**Exercise:**
For the word "Проекты", count the lines below that contain it. Give the number alone.

(Collected data entries)
━━━━━━

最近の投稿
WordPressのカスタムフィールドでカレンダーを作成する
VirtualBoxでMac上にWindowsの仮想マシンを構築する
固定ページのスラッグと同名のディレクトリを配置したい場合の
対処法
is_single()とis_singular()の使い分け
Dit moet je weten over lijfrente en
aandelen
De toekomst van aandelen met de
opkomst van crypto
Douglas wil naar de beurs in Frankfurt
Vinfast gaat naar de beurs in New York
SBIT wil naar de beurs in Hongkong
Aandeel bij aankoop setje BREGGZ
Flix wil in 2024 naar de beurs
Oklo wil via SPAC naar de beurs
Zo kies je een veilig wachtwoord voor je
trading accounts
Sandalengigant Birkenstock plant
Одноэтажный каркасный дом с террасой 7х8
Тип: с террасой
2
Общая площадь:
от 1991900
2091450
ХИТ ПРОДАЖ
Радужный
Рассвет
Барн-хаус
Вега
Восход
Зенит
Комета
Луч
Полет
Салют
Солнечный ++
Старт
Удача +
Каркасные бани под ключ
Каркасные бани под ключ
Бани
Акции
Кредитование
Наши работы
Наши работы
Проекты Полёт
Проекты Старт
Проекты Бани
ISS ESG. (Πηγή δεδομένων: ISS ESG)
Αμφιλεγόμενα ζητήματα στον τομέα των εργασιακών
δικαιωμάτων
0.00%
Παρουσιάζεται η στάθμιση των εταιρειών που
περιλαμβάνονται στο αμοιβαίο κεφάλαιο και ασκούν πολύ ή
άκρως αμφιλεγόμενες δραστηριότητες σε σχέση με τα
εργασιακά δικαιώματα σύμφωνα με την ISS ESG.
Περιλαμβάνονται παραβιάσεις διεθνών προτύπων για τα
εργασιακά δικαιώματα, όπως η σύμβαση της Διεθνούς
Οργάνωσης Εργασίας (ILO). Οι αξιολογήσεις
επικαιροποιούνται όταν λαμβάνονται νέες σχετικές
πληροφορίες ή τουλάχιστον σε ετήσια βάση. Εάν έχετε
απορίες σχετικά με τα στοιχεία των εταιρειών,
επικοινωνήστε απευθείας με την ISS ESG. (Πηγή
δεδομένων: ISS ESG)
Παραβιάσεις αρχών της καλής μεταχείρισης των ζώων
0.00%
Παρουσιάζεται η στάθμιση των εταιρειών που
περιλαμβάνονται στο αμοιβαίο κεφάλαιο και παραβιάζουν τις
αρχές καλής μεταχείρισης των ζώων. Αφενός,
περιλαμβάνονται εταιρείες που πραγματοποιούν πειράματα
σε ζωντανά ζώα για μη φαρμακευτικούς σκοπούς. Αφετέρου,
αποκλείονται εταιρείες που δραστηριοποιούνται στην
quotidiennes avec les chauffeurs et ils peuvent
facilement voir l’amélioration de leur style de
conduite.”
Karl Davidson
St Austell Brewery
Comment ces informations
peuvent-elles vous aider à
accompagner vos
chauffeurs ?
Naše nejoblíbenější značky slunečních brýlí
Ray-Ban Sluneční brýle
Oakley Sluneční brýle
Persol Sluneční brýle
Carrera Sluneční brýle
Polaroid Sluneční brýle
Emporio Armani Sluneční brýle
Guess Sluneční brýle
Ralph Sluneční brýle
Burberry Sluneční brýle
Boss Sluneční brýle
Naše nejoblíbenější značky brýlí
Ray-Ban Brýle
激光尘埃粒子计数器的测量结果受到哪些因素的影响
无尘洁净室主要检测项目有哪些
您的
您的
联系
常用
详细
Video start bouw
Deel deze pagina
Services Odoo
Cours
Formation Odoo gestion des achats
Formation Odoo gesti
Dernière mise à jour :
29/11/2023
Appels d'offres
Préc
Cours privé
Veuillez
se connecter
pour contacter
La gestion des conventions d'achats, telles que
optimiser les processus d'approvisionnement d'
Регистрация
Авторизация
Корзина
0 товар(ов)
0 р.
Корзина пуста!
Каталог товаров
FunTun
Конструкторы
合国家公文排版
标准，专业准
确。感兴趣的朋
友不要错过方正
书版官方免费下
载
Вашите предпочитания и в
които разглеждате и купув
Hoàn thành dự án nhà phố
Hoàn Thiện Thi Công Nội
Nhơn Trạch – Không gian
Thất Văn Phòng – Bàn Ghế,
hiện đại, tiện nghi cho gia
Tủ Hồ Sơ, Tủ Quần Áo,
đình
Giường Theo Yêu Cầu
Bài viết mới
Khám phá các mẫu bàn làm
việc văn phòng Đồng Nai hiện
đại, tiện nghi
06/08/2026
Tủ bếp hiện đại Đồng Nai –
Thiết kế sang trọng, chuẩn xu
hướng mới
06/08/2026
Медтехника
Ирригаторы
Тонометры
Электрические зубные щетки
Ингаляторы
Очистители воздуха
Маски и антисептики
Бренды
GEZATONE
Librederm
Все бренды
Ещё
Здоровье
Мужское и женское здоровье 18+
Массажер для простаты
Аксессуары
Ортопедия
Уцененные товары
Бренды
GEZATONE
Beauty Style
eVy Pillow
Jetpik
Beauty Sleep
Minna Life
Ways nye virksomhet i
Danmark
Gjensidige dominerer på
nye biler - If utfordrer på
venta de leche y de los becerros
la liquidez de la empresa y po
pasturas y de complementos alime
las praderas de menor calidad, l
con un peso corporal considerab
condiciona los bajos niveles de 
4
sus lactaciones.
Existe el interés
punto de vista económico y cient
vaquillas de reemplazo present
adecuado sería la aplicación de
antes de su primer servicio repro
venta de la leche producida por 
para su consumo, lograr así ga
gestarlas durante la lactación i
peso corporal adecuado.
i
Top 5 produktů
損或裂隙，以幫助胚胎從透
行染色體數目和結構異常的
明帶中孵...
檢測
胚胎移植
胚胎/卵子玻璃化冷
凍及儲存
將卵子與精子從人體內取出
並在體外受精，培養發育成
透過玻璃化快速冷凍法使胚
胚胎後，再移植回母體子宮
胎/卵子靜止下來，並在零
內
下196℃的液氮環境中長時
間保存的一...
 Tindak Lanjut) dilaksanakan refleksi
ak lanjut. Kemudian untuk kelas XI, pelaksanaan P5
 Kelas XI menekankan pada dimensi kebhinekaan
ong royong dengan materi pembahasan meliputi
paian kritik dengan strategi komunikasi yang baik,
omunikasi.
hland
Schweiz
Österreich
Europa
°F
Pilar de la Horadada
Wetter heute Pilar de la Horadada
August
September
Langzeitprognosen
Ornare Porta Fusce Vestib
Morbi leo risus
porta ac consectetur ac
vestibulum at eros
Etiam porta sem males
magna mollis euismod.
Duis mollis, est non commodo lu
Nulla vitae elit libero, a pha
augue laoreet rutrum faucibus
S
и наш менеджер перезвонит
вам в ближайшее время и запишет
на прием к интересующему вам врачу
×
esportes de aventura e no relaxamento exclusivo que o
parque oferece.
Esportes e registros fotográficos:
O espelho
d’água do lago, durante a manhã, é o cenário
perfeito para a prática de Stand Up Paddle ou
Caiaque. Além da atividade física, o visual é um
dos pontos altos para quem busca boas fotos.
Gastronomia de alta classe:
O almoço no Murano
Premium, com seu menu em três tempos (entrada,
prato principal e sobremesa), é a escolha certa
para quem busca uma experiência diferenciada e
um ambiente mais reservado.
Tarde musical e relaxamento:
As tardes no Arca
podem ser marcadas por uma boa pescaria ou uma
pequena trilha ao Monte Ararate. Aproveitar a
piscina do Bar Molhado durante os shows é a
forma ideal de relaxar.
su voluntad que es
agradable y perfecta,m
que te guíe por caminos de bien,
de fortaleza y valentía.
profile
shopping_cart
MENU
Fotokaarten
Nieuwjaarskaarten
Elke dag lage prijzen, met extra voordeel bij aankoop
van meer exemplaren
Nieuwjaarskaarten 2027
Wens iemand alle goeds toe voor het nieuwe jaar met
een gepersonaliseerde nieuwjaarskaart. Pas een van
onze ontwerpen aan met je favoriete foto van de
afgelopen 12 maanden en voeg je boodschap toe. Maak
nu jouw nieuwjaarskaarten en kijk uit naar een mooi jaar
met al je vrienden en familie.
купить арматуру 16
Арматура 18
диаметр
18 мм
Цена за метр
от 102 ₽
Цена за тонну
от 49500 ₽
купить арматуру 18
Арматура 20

━━━━━━

**Answer section:**
3